Stored items
--------------------

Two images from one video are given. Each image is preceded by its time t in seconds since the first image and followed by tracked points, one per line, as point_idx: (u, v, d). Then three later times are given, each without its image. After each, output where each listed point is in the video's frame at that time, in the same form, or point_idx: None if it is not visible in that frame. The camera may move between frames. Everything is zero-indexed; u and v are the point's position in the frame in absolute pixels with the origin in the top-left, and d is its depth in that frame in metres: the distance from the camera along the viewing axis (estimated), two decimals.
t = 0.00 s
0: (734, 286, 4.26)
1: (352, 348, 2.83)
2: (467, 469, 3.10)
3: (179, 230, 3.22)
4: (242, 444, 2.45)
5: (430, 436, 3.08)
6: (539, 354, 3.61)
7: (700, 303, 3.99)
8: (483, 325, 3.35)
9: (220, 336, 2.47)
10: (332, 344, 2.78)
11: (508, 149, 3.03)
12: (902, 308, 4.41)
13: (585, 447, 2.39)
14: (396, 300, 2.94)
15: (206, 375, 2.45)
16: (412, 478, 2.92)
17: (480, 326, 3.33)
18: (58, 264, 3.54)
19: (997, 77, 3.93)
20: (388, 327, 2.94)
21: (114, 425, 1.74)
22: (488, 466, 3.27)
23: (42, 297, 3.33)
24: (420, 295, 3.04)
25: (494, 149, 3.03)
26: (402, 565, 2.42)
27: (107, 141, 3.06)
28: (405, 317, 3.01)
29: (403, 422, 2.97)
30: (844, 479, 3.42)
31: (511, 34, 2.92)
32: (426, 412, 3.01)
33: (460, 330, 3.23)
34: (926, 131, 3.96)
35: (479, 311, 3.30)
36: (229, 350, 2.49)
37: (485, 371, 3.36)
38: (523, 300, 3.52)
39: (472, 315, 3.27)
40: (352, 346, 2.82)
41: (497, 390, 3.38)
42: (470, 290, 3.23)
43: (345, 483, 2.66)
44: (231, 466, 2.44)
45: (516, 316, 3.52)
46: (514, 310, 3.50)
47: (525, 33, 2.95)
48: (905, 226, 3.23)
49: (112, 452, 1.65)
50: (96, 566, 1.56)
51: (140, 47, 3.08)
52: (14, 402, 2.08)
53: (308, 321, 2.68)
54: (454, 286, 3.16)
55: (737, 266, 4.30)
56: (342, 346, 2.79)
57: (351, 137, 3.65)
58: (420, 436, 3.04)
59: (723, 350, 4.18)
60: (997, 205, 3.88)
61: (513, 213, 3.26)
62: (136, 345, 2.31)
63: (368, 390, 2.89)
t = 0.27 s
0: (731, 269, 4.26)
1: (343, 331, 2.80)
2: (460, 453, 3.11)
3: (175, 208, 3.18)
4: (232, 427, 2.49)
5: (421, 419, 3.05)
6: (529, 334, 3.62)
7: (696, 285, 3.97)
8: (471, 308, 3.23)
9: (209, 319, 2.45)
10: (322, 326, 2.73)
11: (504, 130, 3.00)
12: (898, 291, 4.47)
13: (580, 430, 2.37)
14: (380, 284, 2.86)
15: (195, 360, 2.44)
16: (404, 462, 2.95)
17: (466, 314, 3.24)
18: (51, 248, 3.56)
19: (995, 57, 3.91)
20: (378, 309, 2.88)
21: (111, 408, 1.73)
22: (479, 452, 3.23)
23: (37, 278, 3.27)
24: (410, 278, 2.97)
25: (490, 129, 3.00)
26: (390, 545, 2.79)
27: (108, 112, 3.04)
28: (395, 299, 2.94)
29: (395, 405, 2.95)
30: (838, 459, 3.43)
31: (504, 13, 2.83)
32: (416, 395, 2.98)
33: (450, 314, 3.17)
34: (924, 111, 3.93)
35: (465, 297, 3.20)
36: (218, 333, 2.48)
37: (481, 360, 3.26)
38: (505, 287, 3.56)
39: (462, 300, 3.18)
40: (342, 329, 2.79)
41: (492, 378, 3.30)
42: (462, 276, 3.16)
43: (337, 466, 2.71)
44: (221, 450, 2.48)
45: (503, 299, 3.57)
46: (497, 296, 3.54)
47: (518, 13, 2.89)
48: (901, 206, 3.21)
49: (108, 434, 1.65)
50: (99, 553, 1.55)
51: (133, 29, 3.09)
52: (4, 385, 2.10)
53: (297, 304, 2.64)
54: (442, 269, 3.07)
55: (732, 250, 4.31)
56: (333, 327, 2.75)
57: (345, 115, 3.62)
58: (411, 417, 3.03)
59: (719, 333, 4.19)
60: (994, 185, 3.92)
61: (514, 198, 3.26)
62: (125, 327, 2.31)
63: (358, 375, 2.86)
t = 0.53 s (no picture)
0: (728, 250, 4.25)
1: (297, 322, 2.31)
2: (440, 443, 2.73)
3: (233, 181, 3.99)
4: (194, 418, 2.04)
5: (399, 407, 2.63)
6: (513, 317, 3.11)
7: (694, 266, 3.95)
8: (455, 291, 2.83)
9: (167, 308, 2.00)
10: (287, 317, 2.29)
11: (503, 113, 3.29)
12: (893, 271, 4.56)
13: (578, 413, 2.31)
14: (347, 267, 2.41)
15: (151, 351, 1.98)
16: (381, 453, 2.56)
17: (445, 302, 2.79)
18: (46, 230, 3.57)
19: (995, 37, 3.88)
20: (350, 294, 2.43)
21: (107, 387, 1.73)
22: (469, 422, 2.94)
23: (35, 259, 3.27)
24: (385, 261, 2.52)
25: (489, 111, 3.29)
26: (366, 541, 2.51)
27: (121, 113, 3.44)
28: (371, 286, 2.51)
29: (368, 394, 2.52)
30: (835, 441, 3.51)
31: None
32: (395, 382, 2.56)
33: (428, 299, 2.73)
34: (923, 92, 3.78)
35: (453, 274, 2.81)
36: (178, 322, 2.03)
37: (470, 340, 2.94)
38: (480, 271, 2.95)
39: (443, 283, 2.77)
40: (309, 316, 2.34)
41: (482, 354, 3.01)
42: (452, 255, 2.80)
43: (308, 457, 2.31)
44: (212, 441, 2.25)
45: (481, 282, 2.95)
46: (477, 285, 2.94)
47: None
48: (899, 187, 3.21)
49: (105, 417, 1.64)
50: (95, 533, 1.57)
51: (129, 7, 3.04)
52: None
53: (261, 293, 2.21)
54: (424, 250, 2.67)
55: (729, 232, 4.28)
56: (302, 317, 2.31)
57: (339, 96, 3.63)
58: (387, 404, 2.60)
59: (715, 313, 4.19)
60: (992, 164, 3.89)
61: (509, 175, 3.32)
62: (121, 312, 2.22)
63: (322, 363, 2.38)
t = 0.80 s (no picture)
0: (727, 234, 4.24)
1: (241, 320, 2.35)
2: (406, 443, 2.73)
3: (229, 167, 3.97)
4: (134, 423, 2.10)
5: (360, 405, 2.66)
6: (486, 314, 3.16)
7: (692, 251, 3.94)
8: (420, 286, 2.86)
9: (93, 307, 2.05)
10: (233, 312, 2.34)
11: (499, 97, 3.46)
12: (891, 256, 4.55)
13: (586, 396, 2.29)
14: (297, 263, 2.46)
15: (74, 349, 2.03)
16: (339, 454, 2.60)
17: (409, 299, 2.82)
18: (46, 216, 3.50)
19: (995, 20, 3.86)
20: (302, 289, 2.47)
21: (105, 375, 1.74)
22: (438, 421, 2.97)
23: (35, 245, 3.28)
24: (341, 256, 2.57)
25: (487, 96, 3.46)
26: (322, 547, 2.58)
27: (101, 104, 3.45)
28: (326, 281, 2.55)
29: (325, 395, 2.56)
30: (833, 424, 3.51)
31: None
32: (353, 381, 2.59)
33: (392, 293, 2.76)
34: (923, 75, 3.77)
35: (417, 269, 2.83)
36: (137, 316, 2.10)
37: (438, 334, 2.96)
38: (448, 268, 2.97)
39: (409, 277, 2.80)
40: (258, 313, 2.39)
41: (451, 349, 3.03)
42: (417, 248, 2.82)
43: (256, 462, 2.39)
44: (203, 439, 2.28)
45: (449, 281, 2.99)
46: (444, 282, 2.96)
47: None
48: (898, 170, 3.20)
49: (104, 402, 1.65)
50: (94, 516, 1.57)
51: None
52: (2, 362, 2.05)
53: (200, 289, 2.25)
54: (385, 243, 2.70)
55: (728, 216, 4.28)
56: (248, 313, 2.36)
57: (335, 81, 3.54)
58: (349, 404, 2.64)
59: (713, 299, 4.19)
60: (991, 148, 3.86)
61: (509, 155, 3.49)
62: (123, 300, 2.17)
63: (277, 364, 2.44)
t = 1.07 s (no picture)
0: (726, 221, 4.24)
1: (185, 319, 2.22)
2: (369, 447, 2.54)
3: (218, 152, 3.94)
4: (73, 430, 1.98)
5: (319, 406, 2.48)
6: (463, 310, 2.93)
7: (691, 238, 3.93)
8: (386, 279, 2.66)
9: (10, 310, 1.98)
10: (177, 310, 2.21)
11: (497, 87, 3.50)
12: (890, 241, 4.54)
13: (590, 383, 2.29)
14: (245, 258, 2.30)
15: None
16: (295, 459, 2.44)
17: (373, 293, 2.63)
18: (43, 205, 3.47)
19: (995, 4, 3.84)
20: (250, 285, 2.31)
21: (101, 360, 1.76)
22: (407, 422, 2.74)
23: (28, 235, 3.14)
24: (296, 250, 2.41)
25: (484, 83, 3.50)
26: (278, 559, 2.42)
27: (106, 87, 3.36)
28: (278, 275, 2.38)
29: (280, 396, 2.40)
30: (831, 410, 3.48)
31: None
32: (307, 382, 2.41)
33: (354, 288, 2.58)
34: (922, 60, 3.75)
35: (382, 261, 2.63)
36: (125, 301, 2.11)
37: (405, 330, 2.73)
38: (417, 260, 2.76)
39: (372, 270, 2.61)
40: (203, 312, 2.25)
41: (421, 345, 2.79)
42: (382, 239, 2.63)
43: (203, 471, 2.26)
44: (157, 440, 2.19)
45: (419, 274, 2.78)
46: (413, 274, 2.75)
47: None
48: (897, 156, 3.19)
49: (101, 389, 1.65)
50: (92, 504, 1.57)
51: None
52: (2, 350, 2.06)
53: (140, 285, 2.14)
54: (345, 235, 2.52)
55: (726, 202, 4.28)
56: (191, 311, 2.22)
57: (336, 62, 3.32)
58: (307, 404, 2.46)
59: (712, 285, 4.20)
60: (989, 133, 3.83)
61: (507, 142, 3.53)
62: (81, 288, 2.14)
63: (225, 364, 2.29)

--------------------

> **How to complete this task**
Which lines run from the one containing "t = 1.07 s (no picture)" to the end of the entries above? Quote exactly those, and only those.

> **Result for this task**
t = 1.07 s (no picture)
0: (726, 221, 4.24)
1: (185, 319, 2.22)
2: (369, 447, 2.54)
3: (218, 152, 3.94)
4: (73, 430, 1.98)
5: (319, 406, 2.48)
6: (463, 310, 2.93)
7: (691, 238, 3.93)
8: (386, 279, 2.66)
9: (10, 310, 1.98)
10: (177, 310, 2.21)
11: (497, 87, 3.50)
12: (890, 241, 4.54)
13: (590, 383, 2.29)
14: (245, 258, 2.30)
15: None
16: (295, 459, 2.44)
17: (373, 293, 2.63)
18: (43, 205, 3.47)
19: (995, 4, 3.84)
20: (250, 285, 2.31)
21: (101, 360, 1.76)
22: (407, 422, 2.74)
23: (28, 235, 3.14)
24: (296, 250, 2.41)
25: (484, 83, 3.50)
26: (278, 559, 2.42)
27: (106, 87, 3.36)
28: (278, 275, 2.38)
29: (280, 396, 2.40)
30: (831, 410, 3.48)
31: None
32: (307, 382, 2.41)
33: (354, 288, 2.58)
34: (922, 60, 3.75)
35: (382, 261, 2.63)
36: (125, 301, 2.11)
37: (405, 330, 2.73)
38: (417, 260, 2.76)
39: (372, 270, 2.61)
40: (203, 312, 2.25)
41: (421, 345, 2.79)
42: (382, 239, 2.63)
43: (203, 471, 2.26)
44: (157, 440, 2.19)
45: (419, 274, 2.78)
46: (413, 274, 2.75)
47: None
48: (897, 156, 3.19)
49: (101, 389, 1.65)
50: (92, 504, 1.57)
51: None
52: (2, 350, 2.06)
53: (140, 285, 2.14)
54: (345, 235, 2.52)
55: (726, 202, 4.28)
56: (191, 311, 2.22)
57: (336, 62, 3.32)
58: (307, 404, 2.46)
59: (712, 285, 4.20)
60: (989, 133, 3.83)
61: (507, 142, 3.53)
62: (81, 288, 2.14)
63: (225, 364, 2.29)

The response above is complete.